[Extracted text data from the page]
:::::

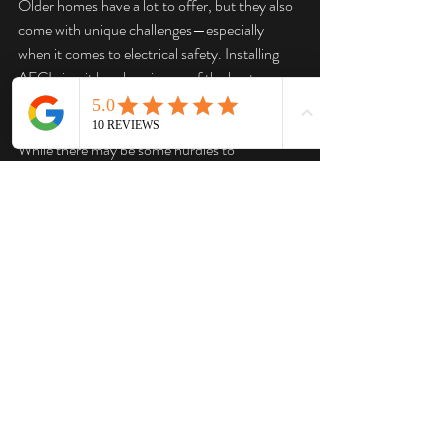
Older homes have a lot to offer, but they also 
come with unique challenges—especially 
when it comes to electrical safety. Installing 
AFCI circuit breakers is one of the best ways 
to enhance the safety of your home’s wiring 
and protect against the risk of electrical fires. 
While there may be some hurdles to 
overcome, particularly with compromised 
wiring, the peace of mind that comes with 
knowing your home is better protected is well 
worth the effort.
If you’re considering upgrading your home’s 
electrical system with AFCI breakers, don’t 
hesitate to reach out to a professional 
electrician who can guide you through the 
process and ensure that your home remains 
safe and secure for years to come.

:::::

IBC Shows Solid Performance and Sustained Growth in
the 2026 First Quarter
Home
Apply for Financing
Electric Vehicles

:::::

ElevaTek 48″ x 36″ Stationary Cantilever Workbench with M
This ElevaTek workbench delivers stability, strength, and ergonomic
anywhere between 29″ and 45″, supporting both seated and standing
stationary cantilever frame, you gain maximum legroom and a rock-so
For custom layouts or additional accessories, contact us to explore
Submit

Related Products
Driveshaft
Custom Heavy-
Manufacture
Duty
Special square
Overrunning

:::::

To-do item >> Reproduce the lines starting at the line that contains "Older homes have" and ending at the line that contains "safe and secure for years to come.", switching "AFCI" to "arc-fault" and leaving all other text unchanged.

Task output >>
Older homes have a lot to offer, but they also 
come with unique challenges—especially 
when it comes to electrical safety. Installing 
arc-fault circuit breakers is one of the best ways 
to enhance the safety of your home’s wiring 
and protect against the risk of electrical fires. 
While there may be some hurdles to 
overcome, particularly with compromised 
wiring, the peace of mind that comes with 
knowing your home is better protected is well 
worth the effort.
If you’re considering upgrading your home’s 
electrical system with arc-fault breakers, don’t 
hesitate to reach out to a professional 
electrician who can guide you through the 
process and ensure that your home remains 
safe and secure for years to come.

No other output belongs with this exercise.